* Extracted records

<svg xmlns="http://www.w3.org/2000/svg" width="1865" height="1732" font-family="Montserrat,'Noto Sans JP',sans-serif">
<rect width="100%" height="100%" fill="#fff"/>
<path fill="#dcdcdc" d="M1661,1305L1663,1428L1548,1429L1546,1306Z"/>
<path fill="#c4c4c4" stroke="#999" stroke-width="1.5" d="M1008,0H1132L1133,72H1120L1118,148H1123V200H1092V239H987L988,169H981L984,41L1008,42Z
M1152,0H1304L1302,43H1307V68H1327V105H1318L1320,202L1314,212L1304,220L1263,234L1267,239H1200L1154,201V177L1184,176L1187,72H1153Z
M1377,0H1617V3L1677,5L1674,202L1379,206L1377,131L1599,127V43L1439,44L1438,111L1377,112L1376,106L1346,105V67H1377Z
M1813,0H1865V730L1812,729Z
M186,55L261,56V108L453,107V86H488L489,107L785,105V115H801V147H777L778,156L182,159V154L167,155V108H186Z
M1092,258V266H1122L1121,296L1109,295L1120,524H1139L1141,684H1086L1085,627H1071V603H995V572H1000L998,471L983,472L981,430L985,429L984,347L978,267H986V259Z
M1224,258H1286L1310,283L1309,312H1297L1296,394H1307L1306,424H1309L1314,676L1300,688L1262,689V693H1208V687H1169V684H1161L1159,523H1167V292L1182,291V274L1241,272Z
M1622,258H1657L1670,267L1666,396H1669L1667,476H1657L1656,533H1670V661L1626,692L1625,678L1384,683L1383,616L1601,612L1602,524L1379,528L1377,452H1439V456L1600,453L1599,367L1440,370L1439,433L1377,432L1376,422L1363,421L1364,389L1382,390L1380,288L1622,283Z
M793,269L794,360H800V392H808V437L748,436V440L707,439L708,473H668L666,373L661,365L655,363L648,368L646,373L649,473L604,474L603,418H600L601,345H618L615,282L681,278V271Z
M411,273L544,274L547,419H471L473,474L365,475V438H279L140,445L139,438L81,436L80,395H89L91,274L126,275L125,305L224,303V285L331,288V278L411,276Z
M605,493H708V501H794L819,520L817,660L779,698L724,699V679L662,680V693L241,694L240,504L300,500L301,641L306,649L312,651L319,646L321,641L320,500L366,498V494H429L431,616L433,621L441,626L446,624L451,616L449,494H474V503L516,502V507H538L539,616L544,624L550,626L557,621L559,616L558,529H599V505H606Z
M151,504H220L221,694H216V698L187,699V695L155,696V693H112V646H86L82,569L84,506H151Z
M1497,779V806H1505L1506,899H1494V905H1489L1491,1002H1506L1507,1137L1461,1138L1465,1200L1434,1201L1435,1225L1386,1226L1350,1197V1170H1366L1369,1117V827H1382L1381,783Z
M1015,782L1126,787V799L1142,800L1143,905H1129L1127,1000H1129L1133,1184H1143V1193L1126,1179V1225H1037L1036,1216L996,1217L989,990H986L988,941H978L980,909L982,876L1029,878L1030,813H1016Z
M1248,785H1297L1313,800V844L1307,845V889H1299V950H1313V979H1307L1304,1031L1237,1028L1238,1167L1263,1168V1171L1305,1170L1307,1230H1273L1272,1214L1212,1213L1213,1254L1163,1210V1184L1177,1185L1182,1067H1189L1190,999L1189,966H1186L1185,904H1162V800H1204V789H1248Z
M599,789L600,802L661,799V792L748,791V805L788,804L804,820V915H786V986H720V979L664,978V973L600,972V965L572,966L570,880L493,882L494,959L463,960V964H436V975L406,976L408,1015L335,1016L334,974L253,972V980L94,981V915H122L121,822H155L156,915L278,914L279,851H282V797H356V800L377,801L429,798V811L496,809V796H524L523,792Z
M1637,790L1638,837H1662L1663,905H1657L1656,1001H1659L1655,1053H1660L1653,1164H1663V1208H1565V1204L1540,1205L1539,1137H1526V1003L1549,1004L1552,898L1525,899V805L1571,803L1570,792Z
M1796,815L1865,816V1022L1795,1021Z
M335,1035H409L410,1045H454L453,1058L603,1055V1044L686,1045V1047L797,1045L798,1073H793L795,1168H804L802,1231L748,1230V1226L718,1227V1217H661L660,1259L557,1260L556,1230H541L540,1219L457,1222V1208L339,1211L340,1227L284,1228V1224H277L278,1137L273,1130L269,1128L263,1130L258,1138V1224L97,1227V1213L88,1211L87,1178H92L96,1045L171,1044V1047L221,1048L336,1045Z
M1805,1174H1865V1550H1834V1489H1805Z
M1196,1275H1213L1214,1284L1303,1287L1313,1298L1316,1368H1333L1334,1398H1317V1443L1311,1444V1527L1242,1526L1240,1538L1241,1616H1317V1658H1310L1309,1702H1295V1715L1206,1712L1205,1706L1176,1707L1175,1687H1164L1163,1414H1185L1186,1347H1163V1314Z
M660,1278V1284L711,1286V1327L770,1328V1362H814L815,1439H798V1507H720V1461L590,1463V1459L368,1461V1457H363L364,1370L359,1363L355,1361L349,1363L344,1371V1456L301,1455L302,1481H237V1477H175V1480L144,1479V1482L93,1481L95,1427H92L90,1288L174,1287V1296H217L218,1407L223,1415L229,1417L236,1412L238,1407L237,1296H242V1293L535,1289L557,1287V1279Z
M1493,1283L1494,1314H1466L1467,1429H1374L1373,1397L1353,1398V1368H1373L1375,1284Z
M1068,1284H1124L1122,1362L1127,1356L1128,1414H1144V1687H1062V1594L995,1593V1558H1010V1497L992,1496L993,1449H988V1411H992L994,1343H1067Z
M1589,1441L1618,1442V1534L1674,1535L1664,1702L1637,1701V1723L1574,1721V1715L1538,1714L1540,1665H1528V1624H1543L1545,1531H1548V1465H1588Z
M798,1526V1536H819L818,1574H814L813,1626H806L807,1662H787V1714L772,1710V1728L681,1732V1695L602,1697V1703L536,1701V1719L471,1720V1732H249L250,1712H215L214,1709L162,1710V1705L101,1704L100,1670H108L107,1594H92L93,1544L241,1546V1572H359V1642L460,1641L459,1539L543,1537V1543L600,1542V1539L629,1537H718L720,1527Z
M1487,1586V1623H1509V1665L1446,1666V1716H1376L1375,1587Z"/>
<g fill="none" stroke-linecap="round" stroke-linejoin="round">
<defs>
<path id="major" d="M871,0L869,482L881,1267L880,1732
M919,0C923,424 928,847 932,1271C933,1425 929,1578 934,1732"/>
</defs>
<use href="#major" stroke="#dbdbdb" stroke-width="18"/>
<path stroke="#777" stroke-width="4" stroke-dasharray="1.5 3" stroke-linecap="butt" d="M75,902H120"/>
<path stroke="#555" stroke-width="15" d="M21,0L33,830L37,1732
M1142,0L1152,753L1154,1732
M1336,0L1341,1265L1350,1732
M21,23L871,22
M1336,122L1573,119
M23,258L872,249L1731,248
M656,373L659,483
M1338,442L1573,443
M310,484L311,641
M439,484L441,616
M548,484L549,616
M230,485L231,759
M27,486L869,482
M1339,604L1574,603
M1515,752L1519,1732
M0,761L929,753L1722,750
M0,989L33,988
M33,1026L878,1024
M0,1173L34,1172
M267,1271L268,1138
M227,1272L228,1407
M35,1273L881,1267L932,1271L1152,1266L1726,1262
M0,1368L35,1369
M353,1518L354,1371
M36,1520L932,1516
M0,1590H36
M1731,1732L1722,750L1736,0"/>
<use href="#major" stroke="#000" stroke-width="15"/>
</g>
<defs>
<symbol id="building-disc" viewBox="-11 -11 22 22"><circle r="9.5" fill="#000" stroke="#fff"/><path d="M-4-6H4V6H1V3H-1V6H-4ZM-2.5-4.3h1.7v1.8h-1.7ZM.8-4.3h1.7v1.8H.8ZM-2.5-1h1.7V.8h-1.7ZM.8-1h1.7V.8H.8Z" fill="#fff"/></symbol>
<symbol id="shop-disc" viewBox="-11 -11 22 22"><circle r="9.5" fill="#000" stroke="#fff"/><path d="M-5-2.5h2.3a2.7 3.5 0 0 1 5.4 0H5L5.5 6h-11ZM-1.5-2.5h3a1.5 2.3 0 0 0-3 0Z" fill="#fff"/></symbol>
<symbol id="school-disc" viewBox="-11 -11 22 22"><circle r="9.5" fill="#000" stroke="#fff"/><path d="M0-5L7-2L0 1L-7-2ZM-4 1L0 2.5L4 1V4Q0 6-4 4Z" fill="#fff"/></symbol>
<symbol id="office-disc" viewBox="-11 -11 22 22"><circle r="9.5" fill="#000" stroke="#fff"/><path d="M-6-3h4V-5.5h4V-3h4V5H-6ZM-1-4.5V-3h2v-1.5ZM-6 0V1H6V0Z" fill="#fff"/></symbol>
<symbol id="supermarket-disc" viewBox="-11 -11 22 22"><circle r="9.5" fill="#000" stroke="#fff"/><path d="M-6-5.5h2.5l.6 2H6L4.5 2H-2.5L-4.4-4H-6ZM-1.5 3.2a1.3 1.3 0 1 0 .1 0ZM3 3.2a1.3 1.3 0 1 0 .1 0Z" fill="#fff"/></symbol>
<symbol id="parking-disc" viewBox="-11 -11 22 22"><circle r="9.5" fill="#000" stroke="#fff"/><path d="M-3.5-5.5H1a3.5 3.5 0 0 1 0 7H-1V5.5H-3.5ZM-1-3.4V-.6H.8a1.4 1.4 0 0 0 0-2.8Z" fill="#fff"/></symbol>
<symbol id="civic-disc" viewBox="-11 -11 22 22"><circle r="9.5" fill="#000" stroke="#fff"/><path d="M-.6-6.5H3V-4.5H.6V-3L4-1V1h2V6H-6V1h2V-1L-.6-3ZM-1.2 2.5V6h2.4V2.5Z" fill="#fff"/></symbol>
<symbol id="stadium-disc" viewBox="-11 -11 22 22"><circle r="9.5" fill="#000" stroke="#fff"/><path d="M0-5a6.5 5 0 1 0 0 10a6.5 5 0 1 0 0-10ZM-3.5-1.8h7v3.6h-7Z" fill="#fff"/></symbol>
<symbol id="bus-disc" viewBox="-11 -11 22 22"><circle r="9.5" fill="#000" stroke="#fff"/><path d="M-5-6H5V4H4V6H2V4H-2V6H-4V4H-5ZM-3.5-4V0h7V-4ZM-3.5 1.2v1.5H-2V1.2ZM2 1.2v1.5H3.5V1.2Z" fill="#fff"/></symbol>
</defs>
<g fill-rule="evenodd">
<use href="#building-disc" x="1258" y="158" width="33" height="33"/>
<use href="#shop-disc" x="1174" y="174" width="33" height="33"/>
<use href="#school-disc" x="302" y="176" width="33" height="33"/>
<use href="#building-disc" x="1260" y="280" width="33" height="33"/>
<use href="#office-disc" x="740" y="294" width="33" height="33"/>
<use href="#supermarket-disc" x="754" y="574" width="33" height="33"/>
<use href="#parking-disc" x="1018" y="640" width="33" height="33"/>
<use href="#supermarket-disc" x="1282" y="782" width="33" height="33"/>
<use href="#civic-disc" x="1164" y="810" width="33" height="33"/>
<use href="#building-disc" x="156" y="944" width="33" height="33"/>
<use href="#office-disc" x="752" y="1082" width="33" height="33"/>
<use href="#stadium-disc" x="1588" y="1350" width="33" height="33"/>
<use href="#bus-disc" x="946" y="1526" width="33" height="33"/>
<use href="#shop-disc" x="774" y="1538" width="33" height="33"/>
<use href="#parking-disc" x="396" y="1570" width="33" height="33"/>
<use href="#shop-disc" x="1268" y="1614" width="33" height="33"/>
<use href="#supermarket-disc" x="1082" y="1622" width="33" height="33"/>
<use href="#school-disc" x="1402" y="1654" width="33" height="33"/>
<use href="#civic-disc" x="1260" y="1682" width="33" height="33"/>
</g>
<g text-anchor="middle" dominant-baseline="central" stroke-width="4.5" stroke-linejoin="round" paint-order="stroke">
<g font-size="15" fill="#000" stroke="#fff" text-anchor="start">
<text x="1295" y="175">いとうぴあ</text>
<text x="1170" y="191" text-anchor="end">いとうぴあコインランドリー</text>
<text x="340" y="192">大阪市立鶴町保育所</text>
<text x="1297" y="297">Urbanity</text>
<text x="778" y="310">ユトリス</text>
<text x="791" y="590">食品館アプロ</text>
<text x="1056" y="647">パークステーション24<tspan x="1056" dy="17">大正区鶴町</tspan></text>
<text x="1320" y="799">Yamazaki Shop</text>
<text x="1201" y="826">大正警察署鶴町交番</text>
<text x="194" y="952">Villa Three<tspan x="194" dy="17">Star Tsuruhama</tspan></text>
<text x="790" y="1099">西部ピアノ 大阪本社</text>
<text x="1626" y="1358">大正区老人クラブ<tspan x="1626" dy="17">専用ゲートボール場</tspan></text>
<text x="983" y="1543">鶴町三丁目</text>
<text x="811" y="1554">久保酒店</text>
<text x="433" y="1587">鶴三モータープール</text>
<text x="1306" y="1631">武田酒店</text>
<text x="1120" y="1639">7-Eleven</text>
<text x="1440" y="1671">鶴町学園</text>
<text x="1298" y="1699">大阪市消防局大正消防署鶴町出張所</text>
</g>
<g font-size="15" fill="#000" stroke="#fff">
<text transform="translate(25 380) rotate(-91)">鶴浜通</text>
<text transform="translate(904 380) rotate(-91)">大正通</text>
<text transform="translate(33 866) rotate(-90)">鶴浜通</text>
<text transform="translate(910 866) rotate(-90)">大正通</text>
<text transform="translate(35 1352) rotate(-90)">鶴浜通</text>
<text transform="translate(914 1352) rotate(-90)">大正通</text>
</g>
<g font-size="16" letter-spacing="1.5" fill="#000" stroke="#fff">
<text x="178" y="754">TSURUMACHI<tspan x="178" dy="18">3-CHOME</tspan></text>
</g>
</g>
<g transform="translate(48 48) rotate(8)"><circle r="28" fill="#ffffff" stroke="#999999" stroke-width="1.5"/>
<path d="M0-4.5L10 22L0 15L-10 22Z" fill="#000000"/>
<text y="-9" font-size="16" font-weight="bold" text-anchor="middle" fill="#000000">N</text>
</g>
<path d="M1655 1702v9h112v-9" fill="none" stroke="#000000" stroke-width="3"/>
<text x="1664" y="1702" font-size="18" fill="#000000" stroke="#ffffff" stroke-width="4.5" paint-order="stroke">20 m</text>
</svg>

==

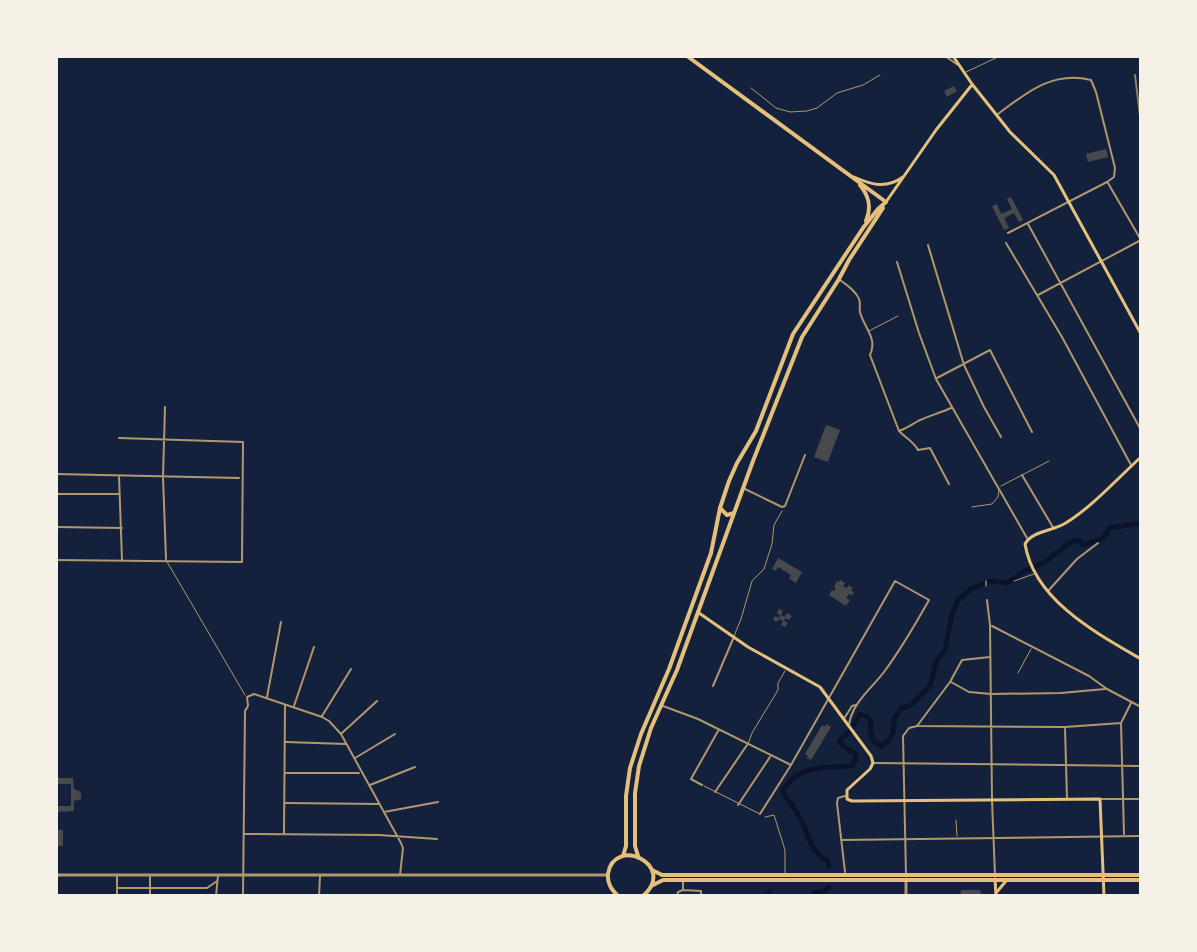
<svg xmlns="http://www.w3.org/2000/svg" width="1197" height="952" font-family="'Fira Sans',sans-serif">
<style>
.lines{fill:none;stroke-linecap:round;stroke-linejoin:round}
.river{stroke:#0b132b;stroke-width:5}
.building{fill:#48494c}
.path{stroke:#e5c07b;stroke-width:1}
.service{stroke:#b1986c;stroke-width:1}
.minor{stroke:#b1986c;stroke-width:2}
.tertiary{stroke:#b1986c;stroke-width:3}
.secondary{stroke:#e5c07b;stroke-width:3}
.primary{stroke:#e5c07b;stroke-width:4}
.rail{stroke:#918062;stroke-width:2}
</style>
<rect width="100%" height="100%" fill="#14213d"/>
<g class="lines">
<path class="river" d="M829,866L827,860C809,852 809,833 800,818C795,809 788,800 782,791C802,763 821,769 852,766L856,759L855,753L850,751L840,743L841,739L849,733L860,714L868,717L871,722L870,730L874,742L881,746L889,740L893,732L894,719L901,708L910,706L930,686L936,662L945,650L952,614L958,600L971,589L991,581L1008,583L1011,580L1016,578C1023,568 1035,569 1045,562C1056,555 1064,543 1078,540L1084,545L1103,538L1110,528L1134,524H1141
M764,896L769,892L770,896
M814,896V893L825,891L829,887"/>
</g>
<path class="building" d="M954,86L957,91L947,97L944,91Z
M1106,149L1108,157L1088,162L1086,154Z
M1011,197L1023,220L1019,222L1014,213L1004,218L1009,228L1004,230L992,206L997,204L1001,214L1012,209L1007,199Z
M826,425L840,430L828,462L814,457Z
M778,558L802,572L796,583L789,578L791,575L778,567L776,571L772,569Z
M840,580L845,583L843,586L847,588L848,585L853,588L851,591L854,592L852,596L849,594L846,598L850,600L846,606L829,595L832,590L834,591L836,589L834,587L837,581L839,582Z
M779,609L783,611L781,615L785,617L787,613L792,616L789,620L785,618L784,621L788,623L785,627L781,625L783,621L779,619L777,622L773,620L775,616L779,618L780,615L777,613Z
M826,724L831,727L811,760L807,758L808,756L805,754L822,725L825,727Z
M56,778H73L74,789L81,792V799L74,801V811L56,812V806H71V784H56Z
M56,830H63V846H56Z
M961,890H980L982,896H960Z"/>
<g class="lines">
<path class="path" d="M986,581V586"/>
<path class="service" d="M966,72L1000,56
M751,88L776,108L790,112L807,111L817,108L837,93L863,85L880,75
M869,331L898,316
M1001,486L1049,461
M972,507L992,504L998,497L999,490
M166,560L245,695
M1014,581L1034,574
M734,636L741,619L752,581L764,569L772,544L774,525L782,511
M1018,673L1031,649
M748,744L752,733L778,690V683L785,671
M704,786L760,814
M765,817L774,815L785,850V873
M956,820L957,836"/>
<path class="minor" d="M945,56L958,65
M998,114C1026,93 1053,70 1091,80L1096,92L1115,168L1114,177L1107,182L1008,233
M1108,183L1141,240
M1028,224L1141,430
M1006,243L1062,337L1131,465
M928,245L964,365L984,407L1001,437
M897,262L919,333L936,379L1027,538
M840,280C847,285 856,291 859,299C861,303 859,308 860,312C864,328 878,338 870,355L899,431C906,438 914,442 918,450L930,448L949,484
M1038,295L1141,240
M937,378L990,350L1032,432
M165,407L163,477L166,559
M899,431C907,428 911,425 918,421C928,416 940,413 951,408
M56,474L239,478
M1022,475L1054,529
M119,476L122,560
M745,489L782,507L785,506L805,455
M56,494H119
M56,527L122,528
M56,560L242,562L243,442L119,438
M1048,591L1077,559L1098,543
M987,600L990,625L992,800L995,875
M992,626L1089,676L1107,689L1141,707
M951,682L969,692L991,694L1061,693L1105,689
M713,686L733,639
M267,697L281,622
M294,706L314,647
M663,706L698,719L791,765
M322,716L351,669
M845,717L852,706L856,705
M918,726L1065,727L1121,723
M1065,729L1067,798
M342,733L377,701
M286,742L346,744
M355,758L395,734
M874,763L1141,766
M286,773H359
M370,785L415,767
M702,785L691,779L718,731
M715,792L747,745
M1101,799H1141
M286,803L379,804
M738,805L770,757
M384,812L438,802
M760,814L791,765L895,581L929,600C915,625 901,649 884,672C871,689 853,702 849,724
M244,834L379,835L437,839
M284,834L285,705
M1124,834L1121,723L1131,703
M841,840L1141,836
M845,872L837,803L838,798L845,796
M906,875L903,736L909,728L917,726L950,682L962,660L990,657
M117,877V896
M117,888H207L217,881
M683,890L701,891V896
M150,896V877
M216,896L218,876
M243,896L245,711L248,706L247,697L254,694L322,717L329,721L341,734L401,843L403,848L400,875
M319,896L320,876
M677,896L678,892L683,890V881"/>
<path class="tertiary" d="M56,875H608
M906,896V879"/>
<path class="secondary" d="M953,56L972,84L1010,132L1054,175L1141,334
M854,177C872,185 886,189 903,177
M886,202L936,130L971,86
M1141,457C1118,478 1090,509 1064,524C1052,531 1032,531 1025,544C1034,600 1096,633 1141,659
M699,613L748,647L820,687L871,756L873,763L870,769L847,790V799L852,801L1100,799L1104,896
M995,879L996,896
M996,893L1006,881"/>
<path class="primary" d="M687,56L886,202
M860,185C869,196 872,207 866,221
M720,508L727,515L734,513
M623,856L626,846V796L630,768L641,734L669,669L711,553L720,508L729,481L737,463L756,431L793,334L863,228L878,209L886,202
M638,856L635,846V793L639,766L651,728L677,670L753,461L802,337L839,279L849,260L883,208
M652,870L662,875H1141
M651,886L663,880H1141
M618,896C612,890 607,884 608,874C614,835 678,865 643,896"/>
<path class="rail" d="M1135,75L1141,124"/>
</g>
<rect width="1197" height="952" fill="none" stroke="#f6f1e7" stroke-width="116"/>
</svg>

* Task goal
Using the listing above, report each line that mentions the word "middle".

* Finished task
<g text-anchor="middle" dominant-baseline="central" stroke-width="4.5" stroke-linejoin="round" paint-order="stroke">
<text y="-9" font-size="16" font-weight="bold" text-anchor="middle" fill="#000000">N</text>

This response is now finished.